Droits de l’Homme : La torture criminalisée

Une loi pour criminaliser, et sanctionner, toute future atteinte aux droits de l’Homme. Telle est la manière dont on peut résumer le projet de loi adopté lors du dernier Conseil de gouvernement, qui s’est tenu exceptionnellement mardi dernier à Rabat. Présenté par le ministre de la Justice, Mohamed Bouzoubaâ, le projet de loi, qui modifie et complète l’ensemble du code pénal, vise à interdire et punir les pratiques de torture lors des arrestations. Inspiré des conventions internationales en la matière, ce projet de loi contient une définition globale concernant le crime de la torture, les mesures coercitives ainsi que les peines encourues en cas de violation de la loi en la matière.

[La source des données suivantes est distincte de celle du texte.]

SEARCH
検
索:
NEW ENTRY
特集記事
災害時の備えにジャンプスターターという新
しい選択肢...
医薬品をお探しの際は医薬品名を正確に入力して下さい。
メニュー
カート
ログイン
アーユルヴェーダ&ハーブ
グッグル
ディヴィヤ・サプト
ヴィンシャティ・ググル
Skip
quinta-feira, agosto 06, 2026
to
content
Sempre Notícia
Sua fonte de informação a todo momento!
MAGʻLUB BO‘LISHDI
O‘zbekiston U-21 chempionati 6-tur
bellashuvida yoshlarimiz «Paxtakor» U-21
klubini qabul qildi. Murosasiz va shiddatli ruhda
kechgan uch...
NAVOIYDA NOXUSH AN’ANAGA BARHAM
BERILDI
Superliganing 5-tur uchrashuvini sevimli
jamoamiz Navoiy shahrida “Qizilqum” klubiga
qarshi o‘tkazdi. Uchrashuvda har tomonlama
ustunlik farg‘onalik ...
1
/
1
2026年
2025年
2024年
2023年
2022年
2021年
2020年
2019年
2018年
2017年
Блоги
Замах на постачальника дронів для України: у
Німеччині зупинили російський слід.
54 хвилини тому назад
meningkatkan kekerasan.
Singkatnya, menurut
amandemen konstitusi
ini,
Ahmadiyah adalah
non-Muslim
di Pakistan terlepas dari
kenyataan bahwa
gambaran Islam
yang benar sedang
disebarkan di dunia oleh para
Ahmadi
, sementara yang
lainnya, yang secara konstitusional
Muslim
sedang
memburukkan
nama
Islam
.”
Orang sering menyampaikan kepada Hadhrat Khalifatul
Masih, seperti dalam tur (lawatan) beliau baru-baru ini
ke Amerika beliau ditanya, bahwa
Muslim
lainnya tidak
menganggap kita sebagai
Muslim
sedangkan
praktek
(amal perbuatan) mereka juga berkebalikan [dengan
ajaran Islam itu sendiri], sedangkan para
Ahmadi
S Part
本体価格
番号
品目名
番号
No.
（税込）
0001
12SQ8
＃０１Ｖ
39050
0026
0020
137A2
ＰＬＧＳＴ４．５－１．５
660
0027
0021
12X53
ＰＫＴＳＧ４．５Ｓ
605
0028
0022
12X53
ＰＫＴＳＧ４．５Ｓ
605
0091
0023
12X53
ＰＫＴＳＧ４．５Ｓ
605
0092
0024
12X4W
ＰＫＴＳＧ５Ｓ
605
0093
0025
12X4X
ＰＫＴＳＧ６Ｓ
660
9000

Considérant comme torture « tout acte agressif ayant provoqué une souffrance physique ou morale sur une personne en état d’arrestation », ce texte prévoit, comme l’aurait confié une source proche du dossier, relayé par l’Agence AFP, des mesures coercitives ainsi que les peines encourues en cas de violation de la loi en la matière. Ainsi, il est question de peines allant de cinq à trente ans de prison ferme contre les tortionnaires «avérés».
La peine de réclusion pourrait être aggravée jusqu’à la prison à perpétuité si des « actes de torture sont commis sur des mineurs ou sur des personnes en situation difficile (vieux, handicapés, femmes enceintes…) ». La prison à vie serait également prévue pour quiconque aurait commis un viol ayant précédé la torture ou vice-versa, et tout agent public qui aurait encouragé ou approuvé ou tout acte de torture avéré pendant une arrestation serait également passible d’une peine de prison ferme. En plus, cette loi prévoit contre les tortionnaires des amendes judiciaires allant jusqu’à 30.000 dirhams (2.700 euros) ainsi que la privation des droits civils et sociaux. Bien que non encore adopté, le texte devant encore être examiné par le Conseil des ministres que préside SM le Roi Mohammed VI et soumis au Parlement pour son adoption finale, ce projet de loi n’en suscite pas moins, et d’ores et déjà, des réactions positives. Parmi elles, celle de Mohamed Sebbar, président du Forum Vérité et Justice pour qui il s’agit d’un pas positif et d’une évolution sur la voie de la défense des droits de l’Homme au Maroc. Interrogé jeudi, sur les ondes de Radio France Internationale (RFI), il a qualifié cette initiative de « première » relevant par là même la différence existant entre le climat politique régnant au Maroc de 2004 et celui des années 1970.Intervenant quelques jours seulement après la tenue des premières audiences publiques, un événement historique au niveau de la marche du pays vers l’Etat de droit, le projet de loi, et comme avance M. Sebbar, n’en repose pas un autre problème, qui se pose toujours au Maroc : celui du décalage entre les textes et la pratique.